- _Tarefas a cumprir_:
**1)** No trecho sobre a falência no direito brasileiro, que valor a soma dos títulos executivos não pagos precisa ultrapassar para que se decrete a falência por impontualidade?
**2)** Dê continuidade ao trecho sobre a falência no direito brasileiro a partir do ponto em que ele termina.

- _Trecho fornecido_:
1 – Da
caracterização e declaração da falência.
- No direito brasileiro, a
falência só pode caracterizar-se por três formas:
1ª) Pela impontualidade no pagamento de dívida líquida, certa e exigível
(art.94, I, da LRF).
2ª) Pela inexistência de bens suficientes para garantir execução de quantia
liquida (art.94, II, da LRF).
3ª) Pela ocorrência de circunstâncias indicativas de insolvência (art. 94,
III da LRF).
“Para se decretar a falência da sociedade
empresária, é irrelevante a “insolvência econômica”, caracterizada pela
insuficiência do ativo para a solvência do passivo. Exige alei a “insolvência
jurídica”, que se caracteriza, no direito falimentar brasileiro, pela
impontualidade injustificada (LF art. 94, I), pela execução frustrada (art. 94,
II) ou pela prática de atos de falência (art.94, III)”
“Lei
nº 11.101/05
(...)
Art.94 - Será
decretada a falência do devedor que:
I – sem
relevante razão de direito, não paga, no vencimento, obrigação líquida
materializada em título ou títulos executivos protestados cuja soma ultrapasse
o equivalente a 40 (quarenta) salários-mínimos na data do pedido de falência;
II –
executado por qualquer quantia líquida, não paga, não deposita e não nomeia à
penhora bens suficientes dentro do prazo legal;
III –
pratica qualquer dos seguintes atos, exceto se fizer parte de plano de
recuperação judicial: (...)”
2 - Declaração
da falência em razão de impontualidade
injustificada
“Lei
nº 11.101/05
(...)
Art.94 - Será
decretada a falência do devedor que:
I – sem
relevante razão de direito, não paga, no vencimento, obrigação líquida
materializada em título ou títulos executivos cuja soma ultrapasse o
equivalente a 40(quarenta) salários mínimos na data do pedido de falência. (...)”
2.1 – Observações
sobre o pedido de falência:
“O pedido de falência apenas é possível se o
valor do título executivo ultrapassa o correspondente a quarenta salários
mínimos, o que é medida salutar, pois evita o aviltamento do instituto da falência,
que passou a ser utilizado como simples ação de cobrança, havendo casos de
requerimento de falência nos quais o valor era inferior a um salário mínimo. Atendeu a nova lei ao clamor que já se
fazia sentir, especialmente na primeira instância do judiciário, que vinha
negando seguimento a requerimentos de
falência, de valor insignificante, sob diversos argumentos, especialmente de
que a grandeza do instituto falimentar não se prestava a permitir seu
acionamento para valores insignificantes, o que, aliás, encontraria também
respaldo na preservação do Judiciário para que possa operar em causa de
verdadeiro interesse para a sociedade, entendimento consagrado no brocardo de
minimus nom curat praetor”. (grifo nosso)

- _Dados fornecidos_:
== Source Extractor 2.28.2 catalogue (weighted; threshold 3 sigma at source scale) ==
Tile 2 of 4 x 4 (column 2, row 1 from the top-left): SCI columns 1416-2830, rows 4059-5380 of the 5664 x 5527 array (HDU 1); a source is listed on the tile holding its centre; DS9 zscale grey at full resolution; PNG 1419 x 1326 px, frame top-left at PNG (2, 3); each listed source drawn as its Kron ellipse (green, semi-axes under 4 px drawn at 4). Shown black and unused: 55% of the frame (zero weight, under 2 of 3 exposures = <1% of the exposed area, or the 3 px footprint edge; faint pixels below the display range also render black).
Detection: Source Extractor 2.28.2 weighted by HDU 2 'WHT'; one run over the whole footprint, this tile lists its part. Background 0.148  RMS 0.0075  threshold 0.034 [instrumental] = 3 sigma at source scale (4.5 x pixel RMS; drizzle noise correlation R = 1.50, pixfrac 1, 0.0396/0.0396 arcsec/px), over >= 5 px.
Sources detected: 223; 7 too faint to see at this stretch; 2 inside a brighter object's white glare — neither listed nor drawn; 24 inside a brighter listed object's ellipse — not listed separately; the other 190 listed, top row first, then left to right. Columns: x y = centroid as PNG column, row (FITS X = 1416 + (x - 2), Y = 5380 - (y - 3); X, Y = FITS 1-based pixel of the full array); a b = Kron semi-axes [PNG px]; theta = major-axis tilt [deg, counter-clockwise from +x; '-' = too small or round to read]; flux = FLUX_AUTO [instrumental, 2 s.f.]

- _Respostas finais_:
**1)** O equivalente a 40 (quarenta) salários mínimos na data do pedido de falência.

**2)**
“A impontualidade injustificada
característica da falência deve referir-se a obrigação líquida, entendendo-se
assim a representada por título executivo judicial ou extrajudicial protestado”
- Atenção: Os títulos executivos estão divididos em duas categorias:
1ª) Títulos executivos judiciais - são os títulos que se encontram relacionados
no art.475-N, do CPC, ou seja, a sentença
condenatória proferida em processo civil;
b) Títulos executivos extrajudiciais - são os títulos que se encontram
relacionados no art.585, do CPC.
I - a sentença proferida no processo civil que
reconheça a existência de obrigação de fazer, não fazer, entregar coisa ou
pagar quantia;
II - a sentença penal condenatória transitada em
julgado;
III - a sentença homologatória de conciliação ou de
transação, ainda que inclua matéria não posta em juízo;
IV - a sentença arbitral;
V - o acordo extrajudicial, de qualquer natureza,
homologado judicialmente;
VI - a sentença estrangeira, homologada pelo
Superior Tribunal de Justiça;
VII - o formal e a certidão de partilha, exclusivamente
em relação ao inventariante, aos herdeiros e aos sucessores a título singular
ou universal.
Art. 585 - São títulos
executivos extrajudiciais: (Alterado pela Lei nº 5.925/1973)
I - a letra de
câmbio, a nota promissória, a duplicata, a debênture e o cheque; (Alterado
pela Lei nº 8.953/1994)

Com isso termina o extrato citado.